» Work to be completed: Down to the last line, set the entries down again exactly.

Stored items
---

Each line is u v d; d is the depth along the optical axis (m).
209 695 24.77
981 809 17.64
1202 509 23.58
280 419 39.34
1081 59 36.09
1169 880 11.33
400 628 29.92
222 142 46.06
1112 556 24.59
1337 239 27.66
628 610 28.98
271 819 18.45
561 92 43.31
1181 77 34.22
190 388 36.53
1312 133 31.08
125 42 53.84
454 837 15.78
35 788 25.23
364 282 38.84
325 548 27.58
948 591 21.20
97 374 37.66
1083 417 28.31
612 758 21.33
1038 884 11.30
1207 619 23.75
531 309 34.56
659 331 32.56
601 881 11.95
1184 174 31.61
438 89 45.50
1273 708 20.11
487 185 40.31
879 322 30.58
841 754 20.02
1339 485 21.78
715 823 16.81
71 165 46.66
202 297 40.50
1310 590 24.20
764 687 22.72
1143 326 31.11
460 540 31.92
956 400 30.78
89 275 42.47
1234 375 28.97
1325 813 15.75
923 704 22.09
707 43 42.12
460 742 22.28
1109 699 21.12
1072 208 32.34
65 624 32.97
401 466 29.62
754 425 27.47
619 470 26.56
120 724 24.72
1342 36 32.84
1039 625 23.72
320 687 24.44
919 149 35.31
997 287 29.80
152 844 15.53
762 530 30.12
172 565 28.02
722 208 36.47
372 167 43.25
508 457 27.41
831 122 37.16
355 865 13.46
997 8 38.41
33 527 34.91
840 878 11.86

---

» Response box:
Each line is u v d; d is the depth along the optical axis (m).
209 695 24.77
981 809 17.64
1202 509 23.58
280 419 39.34
1081 59 36.09
1169 880 11.33
400 628 29.92
222 142 46.06
1112 556 24.59
1337 239 27.66
628 610 28.98
271 819 18.45
561 92 43.31
1181 77 34.22
190 388 36.53
1312 133 31.08
125 42 53.84
454 837 15.78
35 788 25.23
364 282 38.84
325 548 27.58
948 591 21.20
97 374 37.66
1083 417 28.31
612 758 21.33
1038 884 11.30
1207 619 23.75
531 309 34.56
659 331 32.56
601 881 11.95
1184 174 31.61
438 89 45.50
1273 708 20.11
487 185 40.31
879 322 30.58
841 754 20.02
1339 485 21.78
715 823 16.81
71 165 46.66
202 297 40.50
1310 590 24.20
764 687 22.72
1143 326 31.11
460 540 31.92
956 400 30.78
89 275 42.47
1234 375 28.97
1325 813 15.75
923 704 22.09
707 43 42.12
460 742 22.28
1109 699 21.12
1072 208 32.34
65 624 32.97
401 466 29.62
754 425 27.47
619 470 26.56
120 724 24.72
1342 36 32.84
1039 625 23.72
320 687 24.44
919 149 35.31
997 287 29.80
152 844 15.53
762 530 30.12
172 565 28.02
722 208 36.47
372 167 43.25
508 457 27.41
831 122 37.16
355 865 13.46
997 8 38.41
33 527 34.91
840 878 11.86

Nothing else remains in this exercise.